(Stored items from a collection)
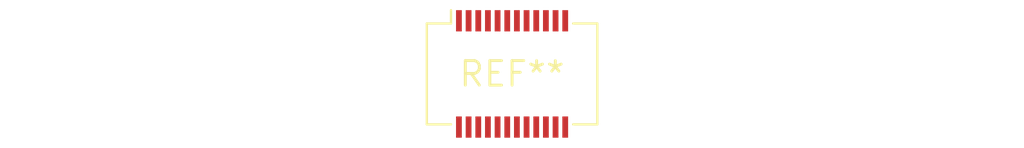
<source format=kicad_pcb>
(kicad_pcb (version 20240108) (generator pcbnew)

  (general
    (thickness 1.6)
  )

  (paper "A4")
  (layers
    (0 "F.Cu" signal)
    (31 "B.Cu" signal)
    (32 "B.Adhes" user "B.Adhesive")
    (33 "F.Adhes" user "F.Adhesive")
    (34 "B.Paste" user)
    (35 "F.Paste" user)
    (36 "B.SilkS" user "B.Silkscreen")
    (37 "F.SilkS" user "F.Silkscreen")
    (38 "B.Mask" user)
    (39 "F.Mask" user)
    (40 "Dwgs.User" user "User.Drawings")
    (41 "Cmts.User" user "User.Comments")
    (42 "Eco1.User" user "User.Eco1")
    (43 "Eco2.User" user "User.Eco2")
    (44 "Edge.Cuts" user)
    (45 "Margin" user)
    (46 "B.CrtYd" user "B.Courtyard")
    (47 "F.CrtYd" user "F.Courtyard")
    (48 "B.Fab" user)
    (49 "F.Fab" user)
    (50 "User.1" user)
    (51 "User.2" user)
    (52 "User.3" user)
    (53 "User.4" user)
    (54 "User.5" user)
    (55 "User.6" user)
    (56 "User.7" user)
    (57 "User.8" user)
    (58 "User.9" user)
  )

  (setup
    (pad_to_mask_clearance 0)
    (pcbplotparams
      (layerselection 0x00010fc_ffffffff)
      (plot_on_all_layers_selection 0x0000000_00000000)
      (disableapertmacros false)
      (usegerberextensions false)
      (usegerberattributes false)
      (usegerberadvancedattributes false)
      (creategerberjobfile false)
      (dashed_line_dash_ratio 12.000000)
      (dashed_line_gap_ratio 3.000000)
      (svgprecision 4)
      (plotframeref false)
      (viasonmask false)
      (mode 1)
      (useauxorigin false)
      (hpglpennumber 1)
      (hpglpenspeed 20)
      (hpglpendiameter 15.000000)
      (dxfpolygonmode false)
      (dxfimperialunits false)
      (dxfusepcbnewfont false)
      (psnegative false)
      (psa4output false)
      (plotreference false)
      (plotvalue false)
      (plotinvisibletext false)
      (sketchpadsonfab false)
      (subtractmaskfromsilk false)
      (outputformat 1)
      (mirror false)
      (drillshape 1)
      (scaleselection 1)
      (outputdirectory "")
    )
  )

  (net 0 "")

  (footprint "Molex_SlimStack_54722-0244_2x12_P0.50mm_Vertical" (layer "F.Cu") (at 0 0))

)

</source>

### TASK INSTRUCTIONS
Using the records above, gather all lines where the string "Adhesive" is present.

### RESPONSE TO THIS TASK
    (32 "B.Adhes" user "B.Adhesive")
    (33 "F.Adhes" user "F.Adhesive")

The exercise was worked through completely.